§ TASK INPUTS
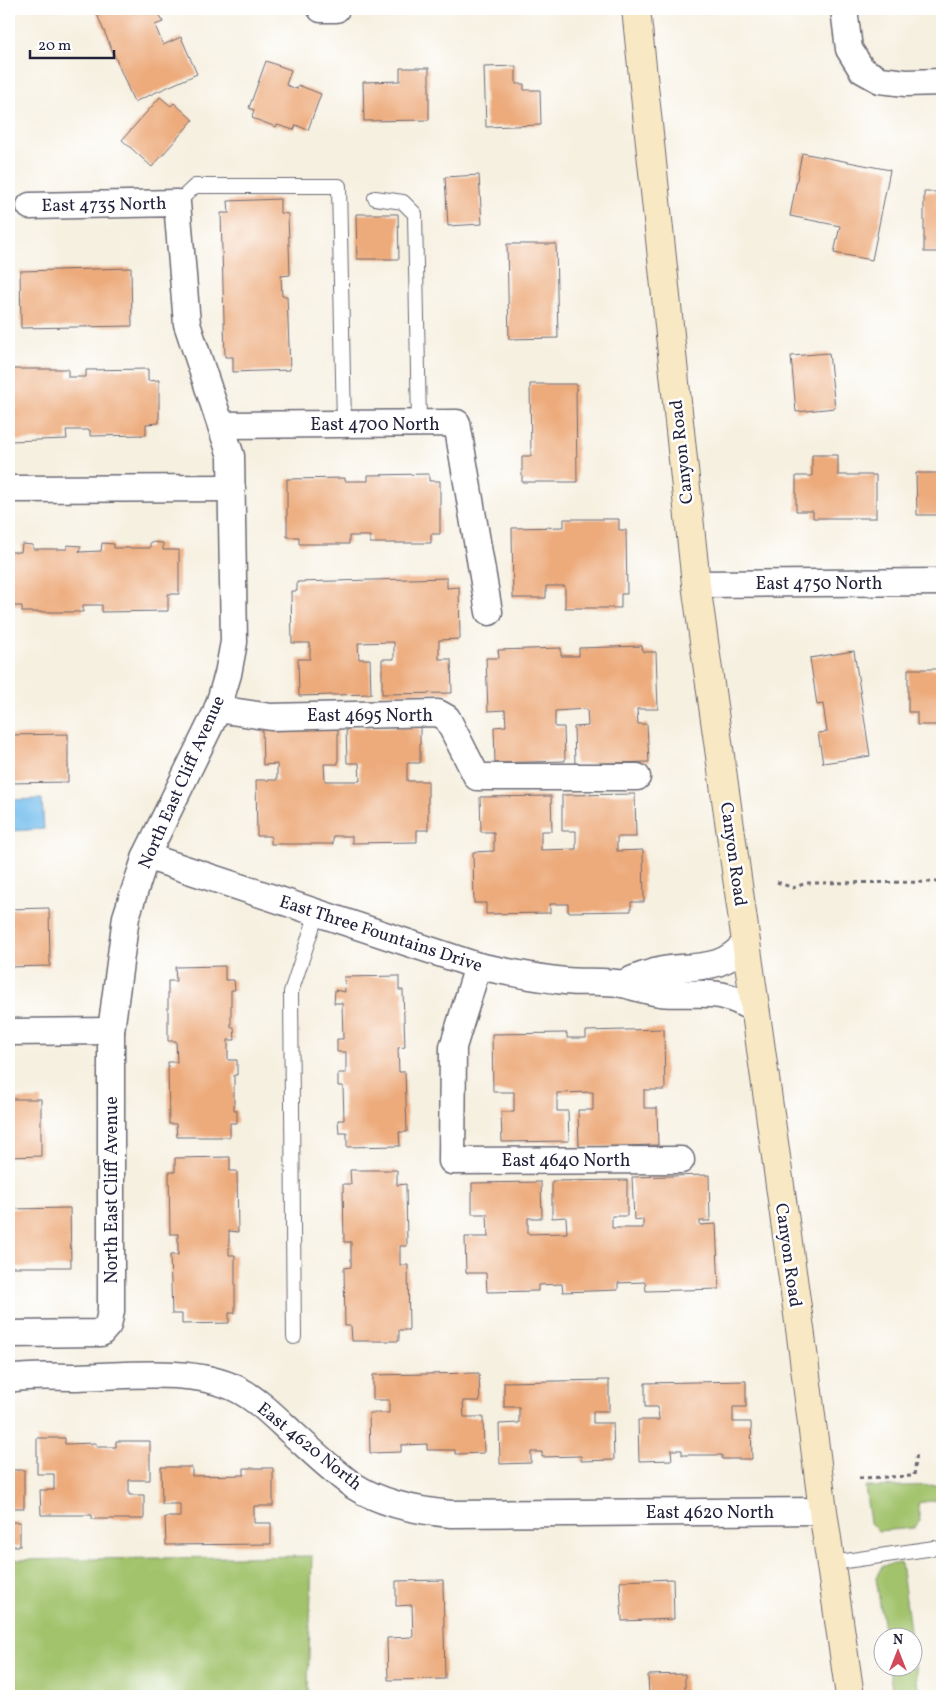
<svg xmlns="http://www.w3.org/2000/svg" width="951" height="1705" font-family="Vollkorn,serif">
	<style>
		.green { fill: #a2c36c; stroke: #627254 }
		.forest { fill: #81a960; stroke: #52664e }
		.water { fill: #75beed; stroke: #4c7094 }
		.building { fill: #edab7c }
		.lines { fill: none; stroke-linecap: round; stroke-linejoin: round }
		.service-casing { stroke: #6c6a75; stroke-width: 16 }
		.minor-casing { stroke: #6c6a75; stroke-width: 29 }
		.secondary-casing { stroke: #6c6a75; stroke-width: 30 }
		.path { stroke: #6c6a75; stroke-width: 3; stroke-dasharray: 4 4; stroke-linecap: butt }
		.service { stroke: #fff; stroke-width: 14 }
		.minor { stroke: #fff; stroke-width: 26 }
		.secondary { stroke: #f8e8c3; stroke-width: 28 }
		.labels { text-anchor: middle; stroke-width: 5; stroke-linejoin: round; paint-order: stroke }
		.street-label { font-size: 18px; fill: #22223b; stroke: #fff }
	</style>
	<rect width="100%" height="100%" fill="#fff"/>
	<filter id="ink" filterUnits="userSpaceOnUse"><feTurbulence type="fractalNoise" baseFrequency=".02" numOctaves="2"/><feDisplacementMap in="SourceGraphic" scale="10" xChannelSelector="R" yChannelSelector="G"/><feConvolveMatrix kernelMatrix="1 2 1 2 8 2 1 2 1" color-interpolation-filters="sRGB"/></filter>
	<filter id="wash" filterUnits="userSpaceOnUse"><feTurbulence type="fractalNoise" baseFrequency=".0096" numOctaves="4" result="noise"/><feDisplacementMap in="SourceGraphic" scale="20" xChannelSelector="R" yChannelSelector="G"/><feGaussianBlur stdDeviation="1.12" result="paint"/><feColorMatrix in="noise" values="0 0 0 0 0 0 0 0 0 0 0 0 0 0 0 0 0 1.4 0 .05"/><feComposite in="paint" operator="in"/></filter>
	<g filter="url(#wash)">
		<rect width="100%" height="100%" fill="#f6f0e0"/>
		<!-- green -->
		<g class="green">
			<path d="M942 1485V1499L918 1503 920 1521 914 1528 878 1531 870 1523 865 1487Z"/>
			<path d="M312 1556 308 1690 313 1696H9V1560Z"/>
			<path d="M901 1563 911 1637H885L876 1578 882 1566Z"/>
			<path d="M914 1654 919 1696H893L889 1668H914Z"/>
		</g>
		<!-- forest -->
		<path class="forest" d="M9 9H13L9 88Z"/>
		<!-- water -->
		<path class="water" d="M42 799 44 829 9 831V800Z"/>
		<g id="blocks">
			<!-- building -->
			<g class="building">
				<path d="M102 9H157L163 22 155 25 163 45 181 37 197 74 134 102 96 12Z"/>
				<rect x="912" y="9" width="30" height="3"/>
				<path d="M266 61 291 70 286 85 297 89 298 85 321 94 308 130 296 125 294 130 277 125 276 127 252 118 254 110 249 108Z"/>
				<path d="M516 66V84H524V90H540L541 125 486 127 484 67Z"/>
				<path d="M400 68H429V120L364 121 363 82 400 81Z"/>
				<path d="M160 97 171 106 174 103 193 120 152 167 122 140Z"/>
				<path d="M802 153 890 170 872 260 834 253 840 226 790 216Z"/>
				<path d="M479 175 482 224 448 226 445 177Z"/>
				<rect x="924" y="192" width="18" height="60"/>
				<path d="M280 199V213L288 214 290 275 281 276 282 296H287L290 370 233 372V357H225L221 213H229L228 201Z"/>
				<path d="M356 214H398L399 259H357Z"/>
				<path d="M507 244H556L558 338 509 339Z"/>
				<path d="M131 268 132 326 21 328 20 271Z"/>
				<path d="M829 353 835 408 796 412 791 356Z"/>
				<path d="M9 369H68V377H86V370L148 369V381L159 380V423L146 424V435L90 436V430H66L67 439 9 441Z"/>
				<path d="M530 384H576L577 482H522V456H531Z"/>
				<path d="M812 455H838V475H876V518H813V511H796V476H812Z"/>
				<path d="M916 473H942V515H917Z"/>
				<path d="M429 474V481H440V534H431V543H370V536H349V544H299V537H287V479L345 478V481H368V475Z"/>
				<path d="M564 519H619V530H626L627 594H621V608H565V586H546V598H513L512 528 564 527Z"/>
				<path d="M150 542 163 543V550H179V594H168V611L102 612V605H83V612H22V606H9V552H21L22 544 33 545V549H67V545L81 546 79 552 101 551 102 543 114 544V548H150Z"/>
				<path d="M447 578V588L459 587 460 639 439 640V659H451L452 693 382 694V659H394V642L358 643 359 659H370L371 694 299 696 298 659H310V643H292L291 591H297V582Z"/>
				<path d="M642 646 643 652H656L658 709H637L638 724H647L649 762 575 764 574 727 588 726 587 709 555 711V727H564L565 761 495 763 494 727 506 726 505 710 488 711 486 658H499L498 650 561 648V656H579V648Z"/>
				<path d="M854 651 870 756 823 763 818 733 827 732 823 704 817 705 810 658Z"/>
				<path d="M908 669H942V725H917V712H908Z"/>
				<path d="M338 726V764H324L325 781H360L359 763H347L346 728 420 727V763H407V781H428V830H417V842L352 843V836H333V844H271V836H257L256 780H277V764L263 765 262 727Z"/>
				<path d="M68 734V782L9 783V735Z"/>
				<path d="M635 794 636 837H617V851L643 850 644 902H631V911L568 912V904H550V913L486 914V903H474L473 852 494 851V832H481L480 797 551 796 552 831H541V850L576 849V831H562V795Z"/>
				<path d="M49 908 50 966 9 967V909Z"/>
				<path d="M225 966V980H234L235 990H231V1027H234L235 1040H228V1060H237V1075H234V1110H237V1123H230V1137H177L176 1124H169L168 1062H177L176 1041H168V981H176L175 967Z"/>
				<path d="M399 976V990H403L405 1047 398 1048 399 1072H405L407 1132H399L400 1146 347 1147V1133H339L338 1120H344L343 1086H338V1073H346V1052H337V1039H343L342 1003H334L335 990 345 992 344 977Z"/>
				<path d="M664 1029 665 1090H644V1108H657L658 1145 579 1147 578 1110H593V1092L557 1093V1111H568L569 1141 502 1142 501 1112H514V1092H493L492 1034 567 1033V1038H586V1031Z"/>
				<path d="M9 1099H41V1156L9 1157Z"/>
				<path d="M230 1157V1171H237L238 1232 229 1231V1255H235V1313H229V1323L182 1324V1314H172L170 1255H178V1234H170L169 1172H175V1158Z"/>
				<path d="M350 1170H397V1185L406 1184 407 1246H400V1265H408L409 1330H399V1341H352L351 1326H345L344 1268 351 1267V1242H344L343 1184H351Z"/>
				<path d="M709 1175 710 1221H700V1225L716 1224 719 1289 646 1291 645 1282 618 1283V1290L563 1292 562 1284 538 1285V1291L487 1292 486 1273H466L465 1237H488L487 1214H472V1183L541 1182 542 1218H528V1234L567 1233 566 1217 552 1218V1181L627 1180V1216H612V1228H643V1219L634 1220 632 1177Z"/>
				<path d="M70 1208 71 1267H9V1209Z"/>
				<path d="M479 1373 480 1401H463L464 1417H483L484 1453 455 1454V1450H427V1444L401 1445V1452L370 1453 369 1413H389V1400H373V1375Z"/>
				<path d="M609 1380V1411H593V1423H613L614 1460 581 1461V1456L542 1457V1452H531V1463L500 1464 499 1424 519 1423V1407H504V1382Z"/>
				<path d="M746 1381V1407H733V1422H751L752 1459H722V1455H682V1450H671L672 1460 639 1461 638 1420H659L658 1407H645V1383Z"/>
				<path d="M37 1438H65V1444L96 1443V1447H116V1441H150V1480H129V1495H144V1519H92V1515H41L40 1490H54V1474H37Z"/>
				<path d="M161 1467H192V1476L244 1475V1468H273V1506H254V1523H271V1544L166 1545 165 1517H180V1504H162Z"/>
				<rect x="9" y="1470" width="15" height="38"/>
				<rect x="9" y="1522" width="11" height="24"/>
				<path d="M673 1579 674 1619 622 1621 620 1581Z"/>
				<path d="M443 1580 445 1679 388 1680 387 1638 413 1637 412 1605 396 1606V1581Z"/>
				<path d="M685 1674V1696H649L648 1675Z"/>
			</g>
		</g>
	</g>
	<g filter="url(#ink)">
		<use href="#blocks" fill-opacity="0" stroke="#6c6a75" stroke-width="1"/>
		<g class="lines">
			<!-- service casing -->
			<g class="service-casing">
				<g id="service">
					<path d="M375 198 403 202 415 214 419 423"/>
					<path d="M177 203 195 186H339L344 424"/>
					<path d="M294 1337 291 992 317 913"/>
					<path d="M832 1563 934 1548"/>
				</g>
			</g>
			<!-- minor casing -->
			<g class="minor-casing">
				<g id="minor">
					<path d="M321 9H336"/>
					<path d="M844 9 849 49 862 70 880 80 906 83 942 82"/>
					<path d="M221 425 457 423 489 612"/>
					<path d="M9 489 232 488"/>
					<path d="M696 584 942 582"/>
					<path d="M217 709 271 717 438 713 447 718 477 777H637"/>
					<path d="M146 856 478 966C507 972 536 978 565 981 583 983 606 980 623 984 635 987 647 991 660 993 702 997 717 985 756 1011"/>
					<path d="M478 966 453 1047 452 1161 681 1160"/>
					<path d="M622 984C635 978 648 973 663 970 695 965 723 972 746 942"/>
					<path d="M9 1032 111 1031"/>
					<path d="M9 1334 101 1333 108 1325 111 1311V1031L126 917 146 856 217 711 228 674 234 642 231 456 187 324 177 203 30 206"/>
					<path d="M9 1379C31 1375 55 1377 77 1377 125 1376 193 1367 237 1389 257 1399 275 1417 291 1432 311 1450 331 1470 354 1486 382 1504 418 1511 451 1514L823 1511"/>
				</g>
			</g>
			<!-- secondary casing -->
			<g class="secondary-casing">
				<path id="secondary" d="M636 9 696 584 801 1336 823 1511 850 1696"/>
			</g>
			<!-- path -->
			<g class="path">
				<path d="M777 882 793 888 806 883 942 882"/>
				<path d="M938 1189H942"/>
				<path d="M859 1478 914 1476 917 1452"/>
			</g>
			<!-- service -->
			<use href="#service" class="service"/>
			<!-- minor -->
			<use href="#minor" class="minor"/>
			<!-- secondary -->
			<use href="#secondary" class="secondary"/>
		</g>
	</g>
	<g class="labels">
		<!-- street labels -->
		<g class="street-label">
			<text transform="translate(104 204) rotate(-1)" y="6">East 4735 North</text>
			<text x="375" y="430">East 4700 North</text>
			<text transform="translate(681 452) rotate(-96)" y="6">Canyon Road</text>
			<text x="819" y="589">East 4750 North</text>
			<text x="370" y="721">East 4695 North</text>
			<text transform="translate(181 782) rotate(-66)" y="6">North East Cliff Avenue</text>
			<text transform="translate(734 854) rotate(82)" y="6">Canyon Road</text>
			<text transform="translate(381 933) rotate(18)" y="6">East Three Fountains Drive</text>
			<text x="566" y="1166">East 4640 North</text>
			<text transform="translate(111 1190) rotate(-90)" y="6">North East Cliff Avenue</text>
			<text transform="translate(789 1255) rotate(82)" y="6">Canyon Road</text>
			<text transform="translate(310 1446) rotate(39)" y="6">East 4620 North</text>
			<text x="710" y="1518">East 4620 North</text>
		</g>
	</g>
	<!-- margin -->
	<rect width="951" height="1705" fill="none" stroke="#fff" stroke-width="30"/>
	<!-- north arrow -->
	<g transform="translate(898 1652)"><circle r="24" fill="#ffffff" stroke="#a7a7b1"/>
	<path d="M0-4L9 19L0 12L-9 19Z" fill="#d1495b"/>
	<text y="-8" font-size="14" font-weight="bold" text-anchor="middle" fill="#22223b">N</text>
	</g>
	<!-- scale -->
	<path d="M30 50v8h84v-8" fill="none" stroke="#22223b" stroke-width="2.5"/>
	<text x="38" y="50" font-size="15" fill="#22223b" stroke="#ffffff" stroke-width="4" paint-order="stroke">20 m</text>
</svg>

§ TASK TO COMPLETE
What lines above contain "fractalNoise"? Copy them out.

§ ANSWER SPACE
	<filter id="ink" filterUnits="userSpaceOnUse"><feTurbulence type="fractalNoise" baseFrequency=".02" numOctaves="2"/><feDisplacementMap in="SourceGraphic" scale="10" xChannelSelector="R" yChannelSelector="G"/><feConvolveMatrix kernelMatrix="1 2 1 2 8 2 1 2 1" color-interpolation-filters="sRGB"/></filter>
	<filter id="wash" filterUnits="userSpaceOnUse"><feTurbulence type="fractalNoise" baseFrequency=".0096" numOctaves="4" result="noise"/><feDisplacementMap in="SourceGraphic" scale="20" xChannelSelector="R" yChannelSelector="G"/><feGaussianBlur stdDeviation="1.12" result="paint"/><feColorMatrix in="noise" values="0 0 0 0 0 0 0 0 0 0 0 0 0 0 0 0 0 1.4 0 .05"/><feComposite in="paint" operator="in"/></filter>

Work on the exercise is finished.